**What the task requires**
When the line with "vfov_deg: 51.4" turns up below, begin repeating exactly, and carry on through the line with "focal_mm: 4.27"; no pictures go into the copy.
Dataset records below:
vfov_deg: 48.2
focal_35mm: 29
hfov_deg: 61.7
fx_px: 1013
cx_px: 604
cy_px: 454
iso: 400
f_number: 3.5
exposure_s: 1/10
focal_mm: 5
End of Dataset records.
Dataset records below:
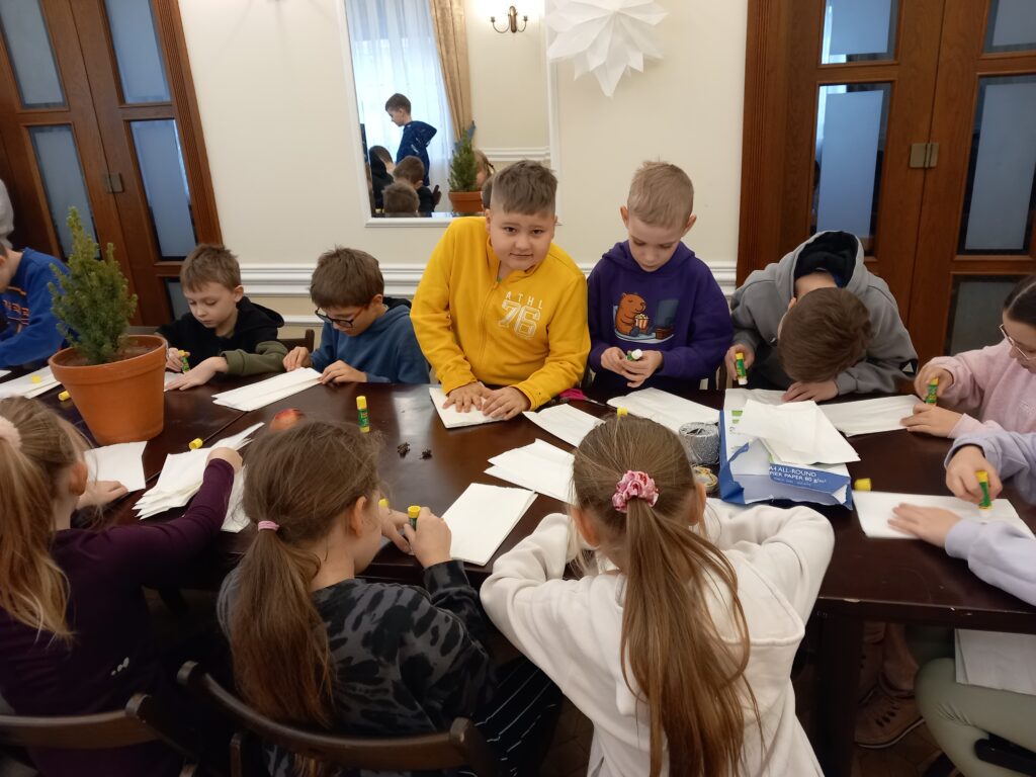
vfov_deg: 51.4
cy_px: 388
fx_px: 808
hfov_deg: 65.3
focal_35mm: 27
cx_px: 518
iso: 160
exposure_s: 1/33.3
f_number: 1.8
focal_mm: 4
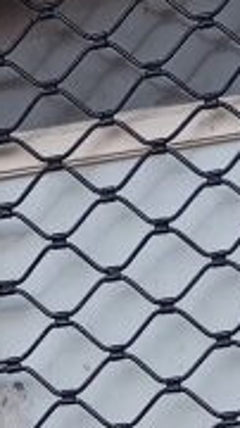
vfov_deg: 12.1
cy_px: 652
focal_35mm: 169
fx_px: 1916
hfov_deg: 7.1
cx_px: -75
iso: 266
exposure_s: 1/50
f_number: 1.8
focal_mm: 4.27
End of Dataset records.
**Expected answer**
vfov_deg: 51.4
cy_px: 388
fx_px: 808
hfov_deg: 65.3
focal_35mm: 27
cx_px: 518
iso: 160
exposure_s: 1/33.3
f_number: 1.8
focal_mm: 4
vfov_deg: 12.1
cy_px: 652
focal_35mm: 169
fx_px: 1916
hfov_deg: 7.1
cx_px: -75
iso: 266
exposure_s: 1/50
f_number: 1.8
focal_mm: 4.27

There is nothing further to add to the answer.